The Walt Whitman Archive is currently working with newspaper editorials that Whitman likely wrote while the editor of several newspapers in New York in the 1840s and 50s. As with much 19th-century journalism, the editorials contained no byline, thus, attribution has been based on a number of other factors (manuscript evidence, anecdotal accounts of Whitman's involvement with the paper, identification of "Whitmanian" style in the text, and, in recent years, computational stylistic analysis). Yet there continues to be debate over whether Whitman was or was not the author of some of these editorials, with scholars being more certain of his involvement in some pieces and less certain in others. As such, we wanted to acknowledge and foreground, in some way, the uncertainty inherent in dealing with anonymously published periodical material. To that end, we are trying to develop a machine-readable way to express uncertainty about authorship with reference to a series of evidentiary categories.  In other words, we want to be able to say how certain we are that Whitman is the author of a piece, and then point to specific sources/methods that led us to make that determination.

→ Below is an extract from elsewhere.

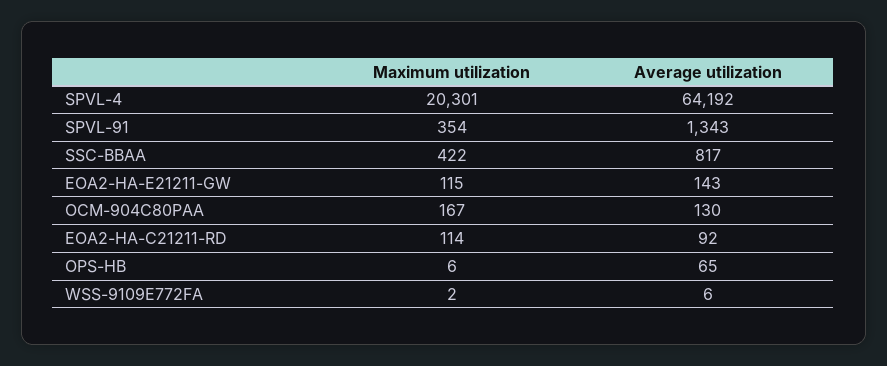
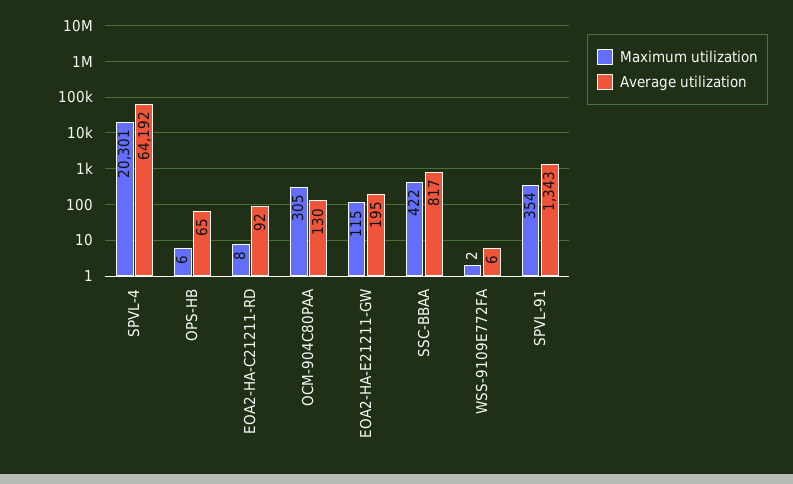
Average utilization, EOA2-HA-E21211-GW: 143 -> 195
Maximum utilization, OCM-904C80PAA: 167 -> 305
Maximum utilization, EOA2-HA-C21211-RD: 114 -> 8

We have come up with the following possible solution, which would appear in the <bibl> or <biblStruct> of the TEI header:

<author xml:id="ww">Walt Whitman</author>
<certainty target="#ww" cert="high" given="#wp #ss">
     <ref target="#ss01"/>
     <ref target="#ss01"/>

The value of @given would be a set of codes that we will have developed (and that will be recorded and described in an external file) that relate to different types of "evidence" that have led us to make our claim of Whitman's authorship. In the above example, "wp" stands for "Whitman pseudonym" (meaning the piece was published under a known Whitman pseudonym) and "ss" stands for "scholarly source" (a published source that identifies Whitman as the author of a piece). To tie the determination to a specific scholarly source (or, in this case, two scholarly sources), we would include <ref>s that would point to an external document containing a list of bibliographic entries. There would be additional "codes" for different types of evidentiary categories. 

We're curious what others make of this approach. Have other projects dealt with uncertain authorship? And if so, how was it handled? Would there be a different or better way of tying these certainty claims to externally defined rationales and/or sources?

Many thanks in advance for any feedback!

Kevin McMullen